* _PROBLEM REQUIREMENTS_
Recast the lines running from the start of the records through the line that contains "site te verbeteren." as a numbered list, leaving out blank lines.

Start of SUPPLIED RECORDS

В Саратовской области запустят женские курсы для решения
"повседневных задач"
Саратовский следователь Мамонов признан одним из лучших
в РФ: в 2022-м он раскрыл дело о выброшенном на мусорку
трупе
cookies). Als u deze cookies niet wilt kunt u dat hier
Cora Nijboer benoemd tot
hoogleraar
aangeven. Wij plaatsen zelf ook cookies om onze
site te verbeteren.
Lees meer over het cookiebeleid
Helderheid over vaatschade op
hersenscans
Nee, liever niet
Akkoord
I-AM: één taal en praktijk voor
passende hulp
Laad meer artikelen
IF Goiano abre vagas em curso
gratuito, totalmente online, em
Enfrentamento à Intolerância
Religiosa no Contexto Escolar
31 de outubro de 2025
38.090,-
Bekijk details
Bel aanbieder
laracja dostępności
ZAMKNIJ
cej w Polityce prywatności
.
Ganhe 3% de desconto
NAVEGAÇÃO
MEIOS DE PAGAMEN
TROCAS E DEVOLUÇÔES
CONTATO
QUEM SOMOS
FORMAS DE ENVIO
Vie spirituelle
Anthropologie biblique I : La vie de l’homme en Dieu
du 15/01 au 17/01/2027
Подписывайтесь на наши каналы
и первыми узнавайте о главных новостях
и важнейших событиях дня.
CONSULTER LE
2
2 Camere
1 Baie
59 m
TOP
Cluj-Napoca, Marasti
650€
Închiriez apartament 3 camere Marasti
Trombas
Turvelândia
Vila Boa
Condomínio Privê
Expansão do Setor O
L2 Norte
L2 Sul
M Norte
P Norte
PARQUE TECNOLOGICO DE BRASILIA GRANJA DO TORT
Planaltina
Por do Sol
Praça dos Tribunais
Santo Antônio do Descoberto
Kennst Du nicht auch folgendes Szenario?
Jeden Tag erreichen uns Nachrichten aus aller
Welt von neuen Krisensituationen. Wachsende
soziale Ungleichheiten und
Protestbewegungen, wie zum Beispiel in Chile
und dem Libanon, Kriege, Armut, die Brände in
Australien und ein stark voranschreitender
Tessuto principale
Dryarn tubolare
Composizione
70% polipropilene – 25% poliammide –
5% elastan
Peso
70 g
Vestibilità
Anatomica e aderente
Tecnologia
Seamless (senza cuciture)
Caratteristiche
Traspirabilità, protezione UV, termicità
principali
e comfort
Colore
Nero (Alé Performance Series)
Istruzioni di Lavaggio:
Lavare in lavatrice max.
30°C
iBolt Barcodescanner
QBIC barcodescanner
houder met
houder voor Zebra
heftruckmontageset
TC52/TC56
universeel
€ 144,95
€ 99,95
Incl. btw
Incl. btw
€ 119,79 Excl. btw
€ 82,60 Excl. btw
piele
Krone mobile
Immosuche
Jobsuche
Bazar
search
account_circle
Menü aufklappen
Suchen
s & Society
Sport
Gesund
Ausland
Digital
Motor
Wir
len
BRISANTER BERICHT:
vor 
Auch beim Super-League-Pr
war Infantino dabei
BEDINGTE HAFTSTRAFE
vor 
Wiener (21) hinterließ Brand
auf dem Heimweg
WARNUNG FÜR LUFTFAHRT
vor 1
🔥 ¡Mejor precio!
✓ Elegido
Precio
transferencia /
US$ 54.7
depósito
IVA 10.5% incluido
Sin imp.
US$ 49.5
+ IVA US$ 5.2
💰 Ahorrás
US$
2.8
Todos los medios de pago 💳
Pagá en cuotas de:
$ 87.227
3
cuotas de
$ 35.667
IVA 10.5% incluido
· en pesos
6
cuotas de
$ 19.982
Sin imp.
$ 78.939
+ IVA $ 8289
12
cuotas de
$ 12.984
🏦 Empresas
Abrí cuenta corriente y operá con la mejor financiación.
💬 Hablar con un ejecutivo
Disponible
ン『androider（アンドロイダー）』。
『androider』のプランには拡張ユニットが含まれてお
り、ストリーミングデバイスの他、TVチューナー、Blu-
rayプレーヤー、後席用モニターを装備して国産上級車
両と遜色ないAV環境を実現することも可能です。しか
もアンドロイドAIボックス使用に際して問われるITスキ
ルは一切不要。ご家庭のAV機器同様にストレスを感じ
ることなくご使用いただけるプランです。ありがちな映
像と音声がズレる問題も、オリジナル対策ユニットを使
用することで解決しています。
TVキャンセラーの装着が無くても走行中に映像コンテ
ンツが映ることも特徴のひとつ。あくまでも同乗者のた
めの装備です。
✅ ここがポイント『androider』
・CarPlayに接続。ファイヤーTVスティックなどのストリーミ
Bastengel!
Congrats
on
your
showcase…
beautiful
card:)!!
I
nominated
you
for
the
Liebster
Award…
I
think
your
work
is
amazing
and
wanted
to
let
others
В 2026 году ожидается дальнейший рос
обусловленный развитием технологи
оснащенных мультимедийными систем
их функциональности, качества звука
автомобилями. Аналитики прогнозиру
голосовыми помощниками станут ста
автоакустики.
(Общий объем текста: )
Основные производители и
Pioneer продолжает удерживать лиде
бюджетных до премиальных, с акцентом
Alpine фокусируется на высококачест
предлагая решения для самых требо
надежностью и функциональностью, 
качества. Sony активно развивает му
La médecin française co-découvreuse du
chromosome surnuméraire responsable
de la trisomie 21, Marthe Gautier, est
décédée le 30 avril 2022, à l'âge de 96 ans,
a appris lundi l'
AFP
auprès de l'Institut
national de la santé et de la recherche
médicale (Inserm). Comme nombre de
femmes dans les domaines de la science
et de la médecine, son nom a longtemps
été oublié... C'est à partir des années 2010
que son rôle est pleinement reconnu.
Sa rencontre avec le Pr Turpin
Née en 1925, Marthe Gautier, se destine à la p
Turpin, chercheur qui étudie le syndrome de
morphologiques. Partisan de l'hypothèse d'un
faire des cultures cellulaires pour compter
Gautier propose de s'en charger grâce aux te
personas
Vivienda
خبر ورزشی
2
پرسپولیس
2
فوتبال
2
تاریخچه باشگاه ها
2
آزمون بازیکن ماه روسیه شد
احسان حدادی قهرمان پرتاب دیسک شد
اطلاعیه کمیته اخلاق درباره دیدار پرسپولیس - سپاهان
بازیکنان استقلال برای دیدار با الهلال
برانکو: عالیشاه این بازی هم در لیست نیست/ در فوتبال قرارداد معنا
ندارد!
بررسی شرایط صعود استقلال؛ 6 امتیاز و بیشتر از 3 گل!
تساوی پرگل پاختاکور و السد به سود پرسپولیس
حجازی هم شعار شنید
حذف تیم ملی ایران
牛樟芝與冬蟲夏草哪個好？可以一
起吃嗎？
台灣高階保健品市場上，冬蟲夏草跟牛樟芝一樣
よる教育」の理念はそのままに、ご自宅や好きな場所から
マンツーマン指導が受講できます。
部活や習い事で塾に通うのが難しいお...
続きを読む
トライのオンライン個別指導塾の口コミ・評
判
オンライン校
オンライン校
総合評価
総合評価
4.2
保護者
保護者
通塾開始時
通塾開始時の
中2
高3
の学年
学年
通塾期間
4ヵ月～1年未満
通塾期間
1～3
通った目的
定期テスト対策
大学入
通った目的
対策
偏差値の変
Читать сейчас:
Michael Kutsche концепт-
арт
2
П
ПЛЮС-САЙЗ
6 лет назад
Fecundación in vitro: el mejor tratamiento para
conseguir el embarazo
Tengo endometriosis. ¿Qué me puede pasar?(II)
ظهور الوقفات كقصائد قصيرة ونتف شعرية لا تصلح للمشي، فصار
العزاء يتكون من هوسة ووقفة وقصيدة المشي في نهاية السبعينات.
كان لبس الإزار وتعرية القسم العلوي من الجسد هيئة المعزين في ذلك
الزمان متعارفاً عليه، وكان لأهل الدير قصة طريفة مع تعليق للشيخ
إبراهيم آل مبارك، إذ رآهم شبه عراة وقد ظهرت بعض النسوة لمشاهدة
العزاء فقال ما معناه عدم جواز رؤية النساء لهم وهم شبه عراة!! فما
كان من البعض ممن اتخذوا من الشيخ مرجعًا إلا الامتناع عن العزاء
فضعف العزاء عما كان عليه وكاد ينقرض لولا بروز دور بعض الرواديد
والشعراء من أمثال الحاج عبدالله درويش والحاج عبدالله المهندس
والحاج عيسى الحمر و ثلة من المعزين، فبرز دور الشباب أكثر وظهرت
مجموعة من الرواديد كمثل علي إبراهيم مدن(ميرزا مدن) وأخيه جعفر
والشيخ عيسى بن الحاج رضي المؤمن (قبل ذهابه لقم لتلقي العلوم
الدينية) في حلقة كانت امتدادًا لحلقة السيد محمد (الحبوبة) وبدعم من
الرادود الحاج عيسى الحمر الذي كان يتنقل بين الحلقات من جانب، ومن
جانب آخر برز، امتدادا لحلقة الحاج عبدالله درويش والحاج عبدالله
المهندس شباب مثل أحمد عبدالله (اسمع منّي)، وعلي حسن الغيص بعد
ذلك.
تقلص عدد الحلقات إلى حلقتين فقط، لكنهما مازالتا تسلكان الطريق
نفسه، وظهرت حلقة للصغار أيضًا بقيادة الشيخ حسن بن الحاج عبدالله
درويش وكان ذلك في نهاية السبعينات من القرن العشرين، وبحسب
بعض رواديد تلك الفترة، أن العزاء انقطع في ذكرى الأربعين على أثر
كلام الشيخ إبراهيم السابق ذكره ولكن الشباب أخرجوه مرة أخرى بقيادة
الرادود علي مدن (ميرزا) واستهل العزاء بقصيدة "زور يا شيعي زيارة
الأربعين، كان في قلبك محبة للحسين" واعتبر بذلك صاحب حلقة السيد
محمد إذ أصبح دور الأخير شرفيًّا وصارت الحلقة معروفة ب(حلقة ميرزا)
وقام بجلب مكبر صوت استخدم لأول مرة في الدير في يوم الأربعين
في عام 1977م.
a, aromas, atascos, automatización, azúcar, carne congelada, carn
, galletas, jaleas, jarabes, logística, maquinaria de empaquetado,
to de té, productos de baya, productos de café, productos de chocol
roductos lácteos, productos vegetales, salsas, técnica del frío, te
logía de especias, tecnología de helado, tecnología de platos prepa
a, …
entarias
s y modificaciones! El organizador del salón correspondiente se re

End of SUPPLIED RECORDS

* _ANSWER TO THE EXERCISE_
1. В Саратовской области запустят женские курсы для решения
2. "повседневных задач"
3. Саратовский следователь Мамонов признан одним из лучших
4. в РФ: в 2022-м он раскрыл дело о выброшенном на мусорку
5. трупе
6. cookies). Als u deze cookies niet wilt kunt u dat hier
7. Cora Nijboer benoemd tot
8. hoogleraar
9. aangeven. Wij plaatsen zelf ook cookies om onze
10. site te verbeteren.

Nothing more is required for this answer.